Line by line, print the records exactly, and keep images out of the copy.

• _EXERCISE INPUTS_
--------
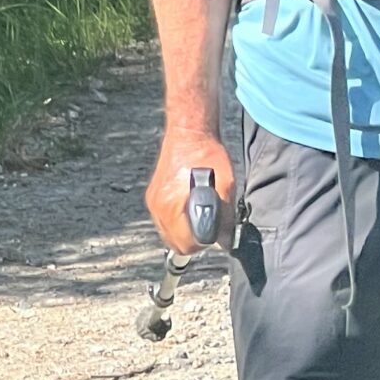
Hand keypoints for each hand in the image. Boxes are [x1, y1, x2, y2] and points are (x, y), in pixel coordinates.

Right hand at [146, 128, 234, 254]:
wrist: (189, 133)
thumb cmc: (207, 154)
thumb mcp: (226, 186)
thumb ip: (226, 217)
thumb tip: (225, 240)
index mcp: (173, 205)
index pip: (187, 245)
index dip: (205, 244)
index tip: (215, 235)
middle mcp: (158, 207)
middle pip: (175, 245)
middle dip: (195, 243)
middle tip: (210, 230)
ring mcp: (153, 202)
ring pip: (168, 235)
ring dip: (185, 234)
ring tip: (201, 219)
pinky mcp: (153, 197)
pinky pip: (164, 223)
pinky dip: (177, 223)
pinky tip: (190, 210)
--------
• _RESPONSE TO THE EXERCISE_
Hand keypoints for each hand in the image. Boxes are [x1, y1, x2, y2] and points are (x, y), in pixel coordinates.

Right hand at [146, 128, 234, 254]:
wrist: (189, 133)
thumb cmc: (207, 154)
thumb mcp: (226, 186)
thumb ip: (226, 217)
thumb tip: (225, 240)
index mcp: (173, 205)
index pip: (187, 245)
index dip: (205, 244)
index tip: (215, 235)
middle mcp: (158, 207)
middle pip: (175, 245)
middle dip: (195, 243)
middle tip: (210, 230)
ring mcp: (153, 202)
ring pip: (168, 235)
ring dip: (185, 234)
ring tip: (201, 219)
pinky mcp: (153, 197)
pinky pip: (164, 223)
pinky dip: (177, 223)
pinky tip: (190, 210)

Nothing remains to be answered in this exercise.